Mehmet Zülfi Tan - Haber Yorum - Doğruhaber
Bir ülkede şehirlerarası kara yollarını bir çete günlerce kesip yol kontrolü yaparsa, bir ülkede çocuklar bir çeteye katılması için kaçırılırsa, bir ülkede bir partinin ilçe başkanı güpe gündüz kaçırılırsa, bir ülkede bir insan okulun önünde arabasında öğrenci almak için beklerken öldürülürse, başka bir yerde şehir ortasında çeteler kimlik araması yapıp istediğini öldürüp istediğini döverse, bu ülkede bu soruyu sormaz mısınız?
Çözüm süreci neyi çözdü?
Çözüm sürecinin gelip dayandığı nokta bu. Çözüm süreci neyi çözdü?
Anlaşılan çözüm sürecinin aşamaları bunlarmış. Bölgeyi yavaş yavaş bu çetecilerin insafına terk etmek. Yoksa bu yapılanlara bir devletin göz yumması düşünülebilir mi? Ya bu hükümet bunlara hükmedemiyor yâda bu bir politikadır. Ölümü gösterip sıtmaya razı etme politikasıdır.
Tamama çözüm süreci diye herkes buna destek oldu. Bir daha kan akmasın, analar artık ağlamasın diye teşvik edildi. Ama bugün gelinen noktada hem kan akıyor hem de analar ağlıyor. Biz ne anladık bu çözüm sürecinden.?

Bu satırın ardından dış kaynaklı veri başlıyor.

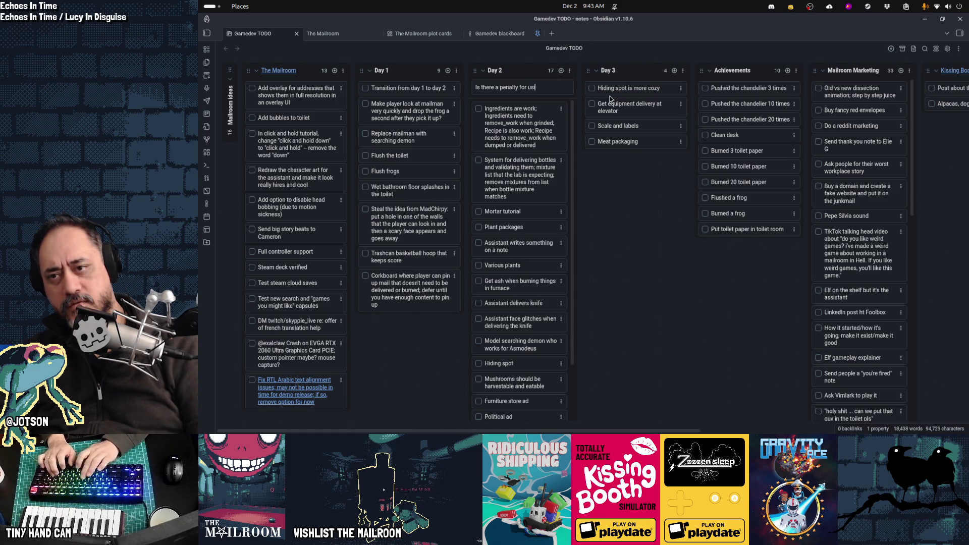
pyautogui.write('ing up all of your ing')
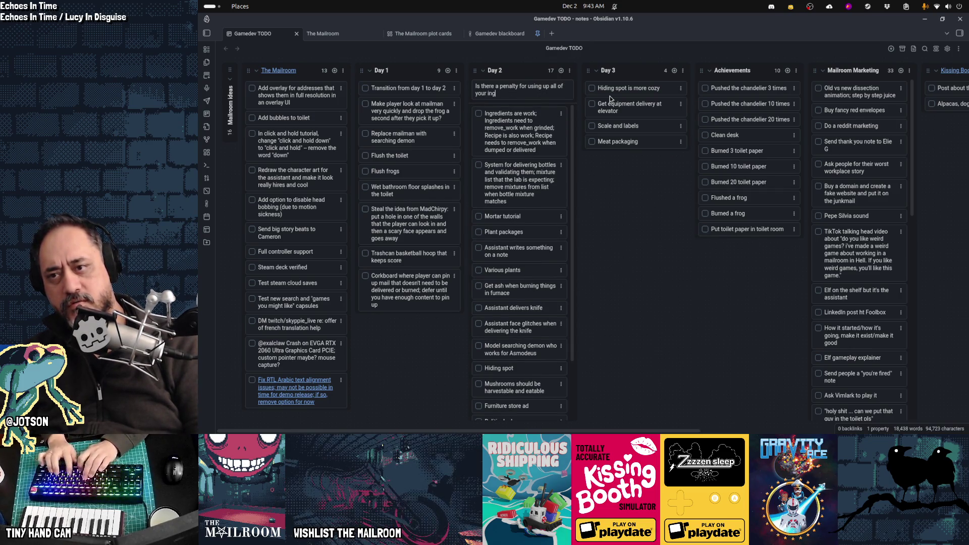
pyautogui.write('redients but not ')
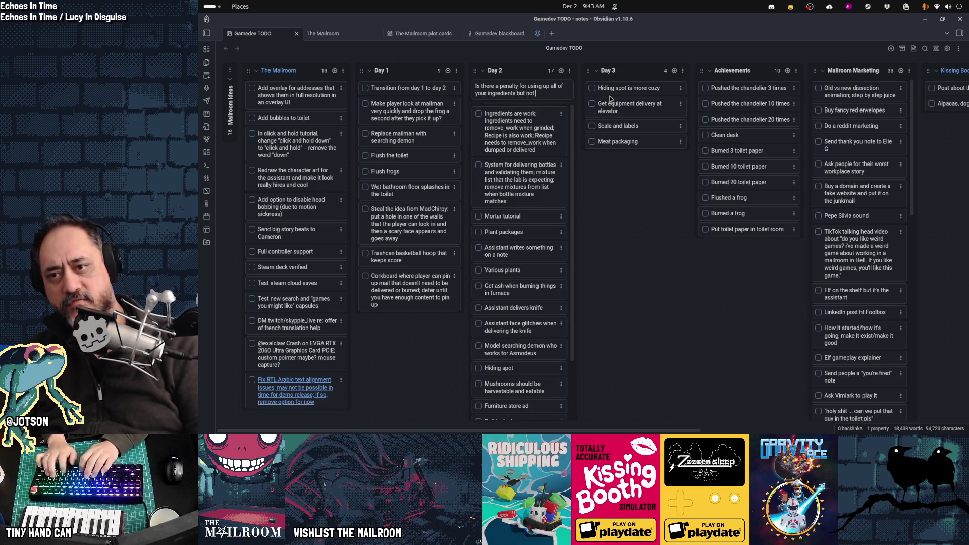
pyautogui.write('fulfilling all of the ')
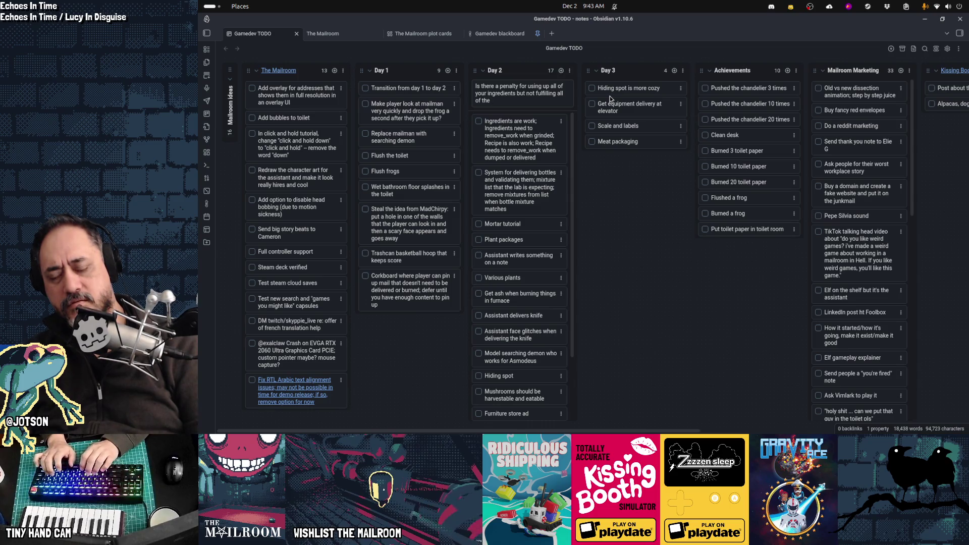
pyautogui.write('recipe_q')
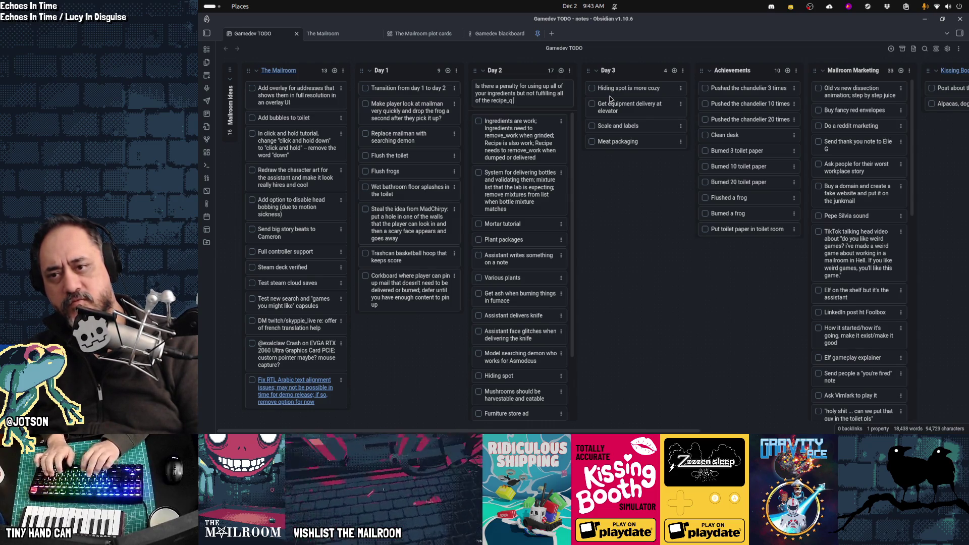
pyautogui.write(' requests?')
pyautogui.press('Return')
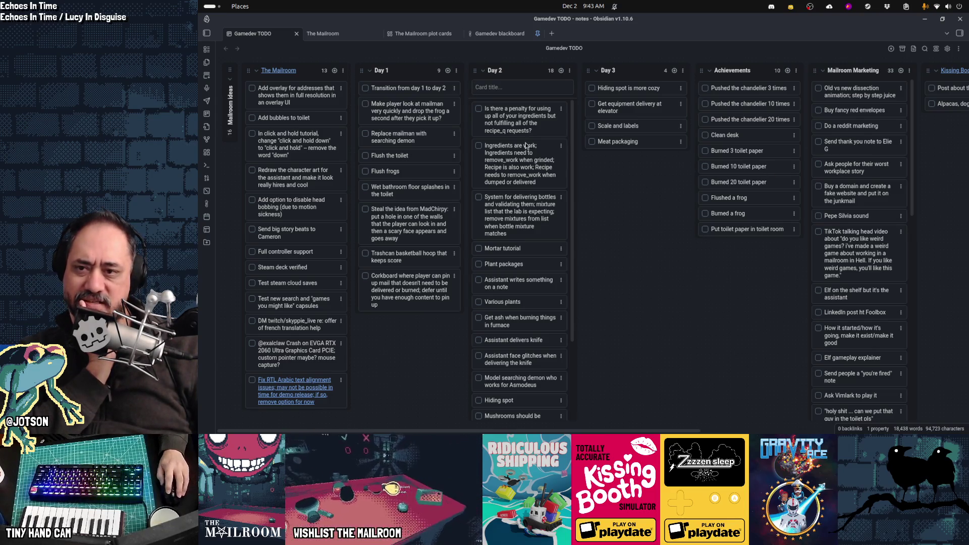
# Step: Review the penalty card, then draft a Day 2 card 'Misdelivered if player dumps a valid recipe?'
pyautogui.click(520, 112)
pyautogui.doubleClick(519, 110)
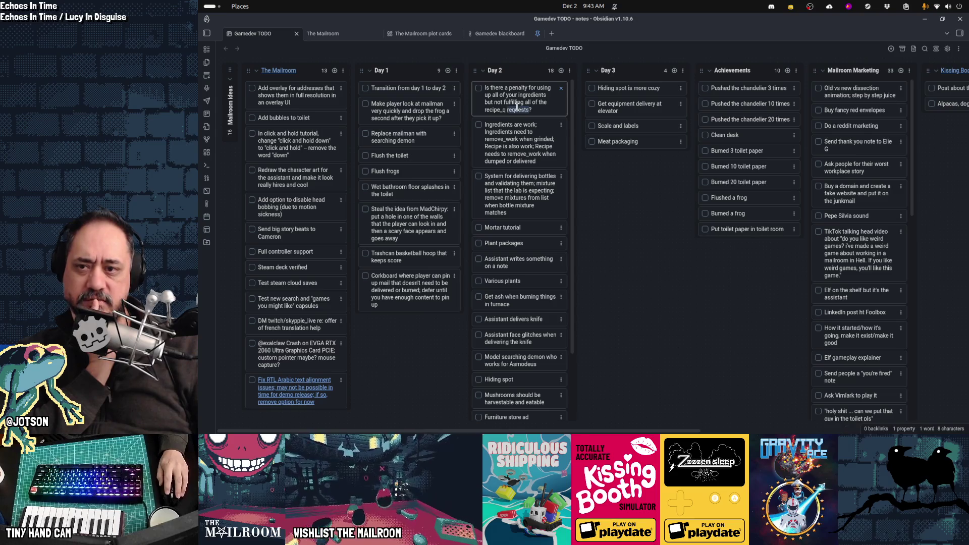
pyautogui.click(510, 95)
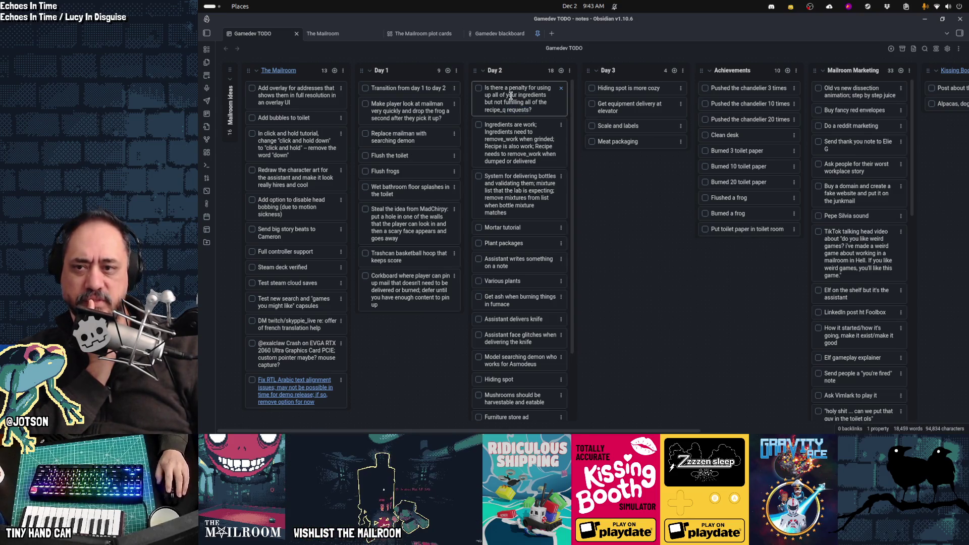
pyautogui.press('Escape')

Bu iş gelip ağa ile kahyanın hikayesine dönmedi mi?
“Ağa” ile “Kâhya”, binmişler “faytona” düşmüşler “kasaba”nın yoluna!..
Giderlerken, “ağa”nın gözüne; çok affedersiniz üzerinden hâlâ buhar yükselen bir “manda pisliği” takılmış...
Durdurmuş arabayı, dönmüş “kâhya”ya:
“Kâhya” demiş, “Şu manda pisliğinden bir parmak yersen, bu at da, bu araba da, köydeki kâşane de, çiftlik de senin olacak!”
Nihayetinde, “kâhya” da bir insan... Bir an, “zenginlik, güç ve şöhret hırsı”na kapılıp, almış bir parmak, götürmüş ağzına!..
“Tamam” demiş ağa;
“Mal varlığımın tamamı senin... Şimdi gel, sen benim koltuğuma otur, arabayı ben süreceğim!”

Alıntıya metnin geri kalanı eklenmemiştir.